At some point, everyone has experienced a temporary groggy feeling after waking up called sleep inertia. Scientists know a lot about sleep inertia already, including how it impairs cognitive and motor abilities, and how it varies with the time of day and type of sleep that precedes it. They even have pictures of how the brain wakes up piece by piece.
People with idiopathic hypersomnia or IH display something that seems stronger, termed “sleep drunkenness,” which can last for hours. Czech neurologist Bedrich Roth, the first to identify IH as something separate from other sleep disorders, proposed sleep drunkenness as IH’s defining characteristic.
Sleep drunkenness is what makes IH distinctive in comparison to narcolepsy, especially narcolepsy with cataplexy, whose sufferers tend to fall asleep quickly. Those with full body cataplexy can collapse on the floor in response to emotions such as surprise or amusement. In contrast, people with IH tend not to doze off so suddenly, but they do identify with the statement “Waking up is the hardest thing I do all day.”

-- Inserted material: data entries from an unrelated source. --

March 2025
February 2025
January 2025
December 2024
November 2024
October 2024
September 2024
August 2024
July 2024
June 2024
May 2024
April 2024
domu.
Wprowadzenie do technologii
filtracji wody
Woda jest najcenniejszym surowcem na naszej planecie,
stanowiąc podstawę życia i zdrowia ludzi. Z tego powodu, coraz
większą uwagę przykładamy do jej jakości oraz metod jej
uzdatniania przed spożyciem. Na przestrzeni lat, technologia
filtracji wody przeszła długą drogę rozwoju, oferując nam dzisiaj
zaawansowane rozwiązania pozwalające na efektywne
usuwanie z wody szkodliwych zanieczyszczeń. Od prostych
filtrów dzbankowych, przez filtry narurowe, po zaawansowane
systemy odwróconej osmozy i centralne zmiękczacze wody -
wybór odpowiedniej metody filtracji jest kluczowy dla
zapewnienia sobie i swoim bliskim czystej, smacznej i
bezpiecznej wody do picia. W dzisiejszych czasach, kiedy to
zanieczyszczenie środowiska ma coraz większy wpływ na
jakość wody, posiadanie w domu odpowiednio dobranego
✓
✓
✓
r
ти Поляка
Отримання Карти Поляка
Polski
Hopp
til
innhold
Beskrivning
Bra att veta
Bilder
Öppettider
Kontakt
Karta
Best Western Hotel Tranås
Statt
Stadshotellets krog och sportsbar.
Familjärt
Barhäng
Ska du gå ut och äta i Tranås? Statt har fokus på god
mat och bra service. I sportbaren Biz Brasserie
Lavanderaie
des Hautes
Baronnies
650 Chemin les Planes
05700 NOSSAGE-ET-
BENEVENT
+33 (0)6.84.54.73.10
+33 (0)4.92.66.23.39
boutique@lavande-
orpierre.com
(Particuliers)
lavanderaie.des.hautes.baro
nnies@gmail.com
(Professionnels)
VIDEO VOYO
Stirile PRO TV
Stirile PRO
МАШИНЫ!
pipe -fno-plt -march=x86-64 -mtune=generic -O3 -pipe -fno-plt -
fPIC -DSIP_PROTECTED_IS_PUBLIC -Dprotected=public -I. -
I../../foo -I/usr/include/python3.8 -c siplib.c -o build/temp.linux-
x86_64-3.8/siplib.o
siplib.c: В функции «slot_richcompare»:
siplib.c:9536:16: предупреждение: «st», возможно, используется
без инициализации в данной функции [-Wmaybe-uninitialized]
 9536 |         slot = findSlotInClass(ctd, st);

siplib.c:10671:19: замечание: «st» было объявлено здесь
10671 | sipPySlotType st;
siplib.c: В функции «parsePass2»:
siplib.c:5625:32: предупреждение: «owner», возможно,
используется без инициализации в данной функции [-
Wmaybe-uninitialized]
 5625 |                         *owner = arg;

At Emory, neurologist Lynn Marie Trotti and colleagues are in the middle of a brain imaging study looking at sleep drunkenness.
“We want to find out if sleep drunkenness in IH is the same as what happens to healthy people with sleep inertia and is more pronounced, or whether it’s something different,” Trotti says.
Few brain imaging studies have examined people with IH. One, still unpublished, was reported by Canadian researchers at the 2017 Sleep Research Society meeting, but the abstract (large PDF – page A240) does not discuss functional imaging: how much different areas of the brain become activated during particular tasks.
Trotti has designed her study so that it captures the fuzzy state just after someone wakes up. Study participants are asked to take a nap, but don’t fall asleep IN the MRI. They go to sleep and wake up in a designated nap room nearby and are wheeled into the scanner.
Once awake, participants are given a test of working memory called “N-back”, in which they are supposed to pick repeated numbers out of several that appear one at a time. Afterwards, they can relax and are not given any test. For comparison, they also come in and perform the same memory test on another day without taking a nap first.
Trotti says she wants to examine something called the “default mode network” or DMN, regions of the brain that are active when someone isn’t paying attention to anything specific. The default mode network is sometimes connected with daydreaming.
Being asked to recall numbers will tend to pull someone’s brain out of the DMN, while 10 minutes left alone will let people get back to it. Trotti says she will be looking at how activity among the various parts of the DMN rise and fall together, as they are presumably talking to each other (a neuroscience concept called “functional connectivity”).
The study calls for three groups of people, 15 each: those with IH, narcolepsy with cataplexy and healthy controls. For people with IH or narcolepsy, imaging requires them to go off whatever wake-promoting medication they are on, although some participants may be asked to come back while taking medication.
One of the study participants, who asked not to be identified, reported that this requirement presented some challenges:
I was NOT supposed to fall asleep inside the scanner, which really worried me. The only reason I was able to stay awake for that long was because I had to do something, and then I made up songs to the noises that the machine was making. It was extremely difficult, but I did manage to stay awake.
Trotti has supervised clinical studies of the antibiotic clarithromycin and the benzodiazepine antidote flumazenil for sleepiness connected with IH. She is the chair of the medical advisory board for the Hypersomnia Foundation. The imaging study is funded by the National Institute of Neurological Disorders and Stroke.